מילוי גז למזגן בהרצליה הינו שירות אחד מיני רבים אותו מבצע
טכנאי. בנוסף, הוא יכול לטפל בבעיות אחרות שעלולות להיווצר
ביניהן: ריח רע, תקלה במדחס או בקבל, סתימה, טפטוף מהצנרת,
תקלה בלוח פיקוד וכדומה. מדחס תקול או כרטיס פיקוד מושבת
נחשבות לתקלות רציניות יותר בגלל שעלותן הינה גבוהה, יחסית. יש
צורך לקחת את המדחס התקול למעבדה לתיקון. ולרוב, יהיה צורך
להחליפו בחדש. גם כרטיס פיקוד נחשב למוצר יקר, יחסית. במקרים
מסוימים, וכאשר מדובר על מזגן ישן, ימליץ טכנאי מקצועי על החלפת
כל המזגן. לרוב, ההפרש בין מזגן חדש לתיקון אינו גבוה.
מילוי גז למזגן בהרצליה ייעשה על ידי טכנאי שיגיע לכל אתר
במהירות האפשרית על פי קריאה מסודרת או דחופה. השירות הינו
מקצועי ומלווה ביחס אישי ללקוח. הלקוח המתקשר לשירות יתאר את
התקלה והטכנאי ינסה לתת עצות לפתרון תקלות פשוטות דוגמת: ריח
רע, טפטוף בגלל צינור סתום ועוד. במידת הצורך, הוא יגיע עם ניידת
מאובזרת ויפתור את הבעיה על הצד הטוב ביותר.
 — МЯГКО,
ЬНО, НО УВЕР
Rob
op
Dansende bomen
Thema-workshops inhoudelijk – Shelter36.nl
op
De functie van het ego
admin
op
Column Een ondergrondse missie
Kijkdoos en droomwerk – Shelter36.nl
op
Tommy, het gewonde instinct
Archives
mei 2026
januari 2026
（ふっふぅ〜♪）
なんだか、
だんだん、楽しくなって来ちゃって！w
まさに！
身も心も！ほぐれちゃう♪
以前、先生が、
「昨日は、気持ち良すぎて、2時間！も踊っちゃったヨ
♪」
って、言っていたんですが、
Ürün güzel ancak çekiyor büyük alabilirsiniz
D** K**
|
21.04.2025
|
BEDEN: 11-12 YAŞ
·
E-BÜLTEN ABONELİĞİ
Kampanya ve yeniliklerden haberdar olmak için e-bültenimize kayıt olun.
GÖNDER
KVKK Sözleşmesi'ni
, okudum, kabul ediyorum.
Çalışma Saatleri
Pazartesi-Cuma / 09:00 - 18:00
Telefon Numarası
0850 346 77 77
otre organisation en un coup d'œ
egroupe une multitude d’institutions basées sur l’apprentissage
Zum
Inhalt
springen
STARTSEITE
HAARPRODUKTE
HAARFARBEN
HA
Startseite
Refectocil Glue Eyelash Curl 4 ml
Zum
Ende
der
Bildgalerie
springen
##############################
* [TASK INSTRUCTIONS] Quote in full each line from the top of the records above through the line with "צורך לקחת את"; stop after that line.

* [FINISHED EXERCISE]
מילוי גז למזגן בהרצליה הינו שירות אחד מיני רבים אותו מבצע
טכנאי. בנוסף, הוא יכול לטפל בבעיות אחרות שעלולות להיווצר
ביניהן: ריח רע, תקלה במדחס או בקבל, סתימה, טפטוף מהצנרת,
תקלה בלוח פיקוד וכדומה. מדחס תקול או כרטיס פיקוד מושבת
נחשבות לתקלות רציניות יותר בגלל שעלותן הינה גבוהה, יחסית. יש
צורך לקחת את המדחס התקול למעבדה לתיקון. ולרוב, יהיה צורך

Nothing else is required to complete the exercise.